The award is said to illustrate how non-fiction can explore the "diverse facets of human existence in different ways".

The list in full:

  • Jonathan Bate, Ted Hughes: The Unauthorised Life

  • Robert Macfarlane, Landmarks

  • Laurence Scott, The Four-Dimensional Human

  • Steve Silberman, Neurotribes: The Legacy of Autism and How to Think Smarter About People Who Think Differently

  • Emma Sky, The Unravelling: High Hopes and Missed Opportunities in Iraq

  • Samanth Subramanian, This Divided Island

This year's shortlist was chosen by a panel chaired by Pulitzer prize-winning historian and journalist Anne Applebaum, with editor of Intelligent Life Emma Duncan, editor of New Scientist Sumit Paul-Choudhury, director of China Centre at Oxford University Professor Rana Mitter and head of Film 4 Tessa Ross.

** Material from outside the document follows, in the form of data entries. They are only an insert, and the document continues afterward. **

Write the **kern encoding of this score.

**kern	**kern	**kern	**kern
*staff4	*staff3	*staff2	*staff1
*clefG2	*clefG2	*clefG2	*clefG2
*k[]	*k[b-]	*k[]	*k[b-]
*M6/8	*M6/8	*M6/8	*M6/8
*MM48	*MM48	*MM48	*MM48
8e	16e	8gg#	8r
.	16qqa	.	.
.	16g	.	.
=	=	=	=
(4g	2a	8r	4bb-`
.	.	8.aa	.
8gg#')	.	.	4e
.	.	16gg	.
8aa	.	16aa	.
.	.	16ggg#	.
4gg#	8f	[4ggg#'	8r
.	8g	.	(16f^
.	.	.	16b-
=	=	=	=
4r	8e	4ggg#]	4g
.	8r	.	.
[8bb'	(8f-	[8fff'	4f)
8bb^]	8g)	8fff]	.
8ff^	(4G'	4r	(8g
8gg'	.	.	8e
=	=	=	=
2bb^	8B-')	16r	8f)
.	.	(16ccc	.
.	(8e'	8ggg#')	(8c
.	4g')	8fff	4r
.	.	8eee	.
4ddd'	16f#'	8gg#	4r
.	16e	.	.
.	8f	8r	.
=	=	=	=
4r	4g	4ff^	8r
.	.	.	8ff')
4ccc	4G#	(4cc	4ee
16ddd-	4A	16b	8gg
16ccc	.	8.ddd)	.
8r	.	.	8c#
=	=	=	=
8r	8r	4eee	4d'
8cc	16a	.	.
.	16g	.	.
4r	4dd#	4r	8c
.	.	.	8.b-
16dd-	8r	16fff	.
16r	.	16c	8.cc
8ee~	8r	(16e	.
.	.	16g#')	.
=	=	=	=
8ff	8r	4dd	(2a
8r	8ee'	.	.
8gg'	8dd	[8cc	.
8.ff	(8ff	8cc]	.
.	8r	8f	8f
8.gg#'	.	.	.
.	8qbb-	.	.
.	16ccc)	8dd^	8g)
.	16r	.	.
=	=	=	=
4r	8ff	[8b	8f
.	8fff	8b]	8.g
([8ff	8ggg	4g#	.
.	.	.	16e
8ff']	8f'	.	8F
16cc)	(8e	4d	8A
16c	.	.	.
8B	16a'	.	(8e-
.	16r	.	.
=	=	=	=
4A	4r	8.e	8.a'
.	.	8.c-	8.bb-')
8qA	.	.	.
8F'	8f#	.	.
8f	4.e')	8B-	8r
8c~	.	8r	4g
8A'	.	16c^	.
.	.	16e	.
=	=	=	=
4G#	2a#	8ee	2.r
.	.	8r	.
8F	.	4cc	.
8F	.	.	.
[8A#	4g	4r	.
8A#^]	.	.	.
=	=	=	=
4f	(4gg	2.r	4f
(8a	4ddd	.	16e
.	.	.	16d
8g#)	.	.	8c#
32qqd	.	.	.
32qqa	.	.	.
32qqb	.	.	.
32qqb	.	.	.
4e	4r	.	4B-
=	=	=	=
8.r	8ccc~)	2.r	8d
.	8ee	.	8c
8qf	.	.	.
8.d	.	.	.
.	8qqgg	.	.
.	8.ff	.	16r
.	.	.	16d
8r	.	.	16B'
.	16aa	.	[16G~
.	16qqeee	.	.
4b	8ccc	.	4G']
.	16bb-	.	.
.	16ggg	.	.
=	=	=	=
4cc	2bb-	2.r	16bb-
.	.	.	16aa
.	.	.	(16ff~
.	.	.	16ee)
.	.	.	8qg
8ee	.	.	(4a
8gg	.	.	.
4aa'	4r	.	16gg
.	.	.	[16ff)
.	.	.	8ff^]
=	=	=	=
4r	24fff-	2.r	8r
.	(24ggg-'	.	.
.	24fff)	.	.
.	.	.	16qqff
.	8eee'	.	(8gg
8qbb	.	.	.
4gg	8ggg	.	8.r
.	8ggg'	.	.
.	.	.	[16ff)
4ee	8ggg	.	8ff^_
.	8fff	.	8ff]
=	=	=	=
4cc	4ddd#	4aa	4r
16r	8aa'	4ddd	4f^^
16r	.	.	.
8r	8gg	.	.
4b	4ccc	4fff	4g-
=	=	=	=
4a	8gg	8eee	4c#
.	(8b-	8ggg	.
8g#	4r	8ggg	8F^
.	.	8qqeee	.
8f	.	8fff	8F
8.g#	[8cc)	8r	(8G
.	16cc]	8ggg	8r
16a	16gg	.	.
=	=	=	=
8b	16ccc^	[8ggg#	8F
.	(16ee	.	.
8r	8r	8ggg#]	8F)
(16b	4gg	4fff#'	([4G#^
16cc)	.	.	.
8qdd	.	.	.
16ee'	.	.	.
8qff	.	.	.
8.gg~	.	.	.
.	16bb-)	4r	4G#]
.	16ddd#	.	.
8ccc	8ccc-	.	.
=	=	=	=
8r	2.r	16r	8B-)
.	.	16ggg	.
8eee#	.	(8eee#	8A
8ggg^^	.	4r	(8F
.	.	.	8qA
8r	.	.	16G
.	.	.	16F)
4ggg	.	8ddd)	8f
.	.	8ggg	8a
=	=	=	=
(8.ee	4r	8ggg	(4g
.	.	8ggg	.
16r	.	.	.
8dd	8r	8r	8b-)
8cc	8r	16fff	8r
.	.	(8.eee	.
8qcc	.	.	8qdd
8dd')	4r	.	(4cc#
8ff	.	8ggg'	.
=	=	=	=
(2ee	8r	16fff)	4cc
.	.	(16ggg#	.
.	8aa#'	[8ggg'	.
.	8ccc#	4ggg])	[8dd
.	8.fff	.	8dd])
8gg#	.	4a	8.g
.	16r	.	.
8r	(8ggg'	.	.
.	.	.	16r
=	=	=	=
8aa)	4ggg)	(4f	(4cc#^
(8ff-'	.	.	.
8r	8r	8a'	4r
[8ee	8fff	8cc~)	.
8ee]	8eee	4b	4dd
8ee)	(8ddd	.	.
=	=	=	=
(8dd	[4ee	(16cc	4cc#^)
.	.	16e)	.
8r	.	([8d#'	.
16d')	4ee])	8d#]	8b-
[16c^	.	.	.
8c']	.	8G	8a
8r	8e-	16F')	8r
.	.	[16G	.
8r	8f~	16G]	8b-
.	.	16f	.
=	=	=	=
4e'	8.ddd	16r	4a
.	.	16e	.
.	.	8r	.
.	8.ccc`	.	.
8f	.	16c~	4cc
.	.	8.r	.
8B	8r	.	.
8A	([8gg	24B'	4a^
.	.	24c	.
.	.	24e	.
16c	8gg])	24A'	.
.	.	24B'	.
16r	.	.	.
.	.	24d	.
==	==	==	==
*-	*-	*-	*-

Applebaum said: "We didn't quite come to blows, but the shortlist meeting was truly contentious; it's hard to imagine how five people sitting in a room on a weekday morning could have disagreed more strongly."

Toby Mundy, executive director of the Samuel Johnson Prize, said: "After a fiercely argued judges meeting, we now have a shortlist of terrific range and quality, proving that non-fiction publishing in this country is in rude health."

The winner will be announced on 2 November.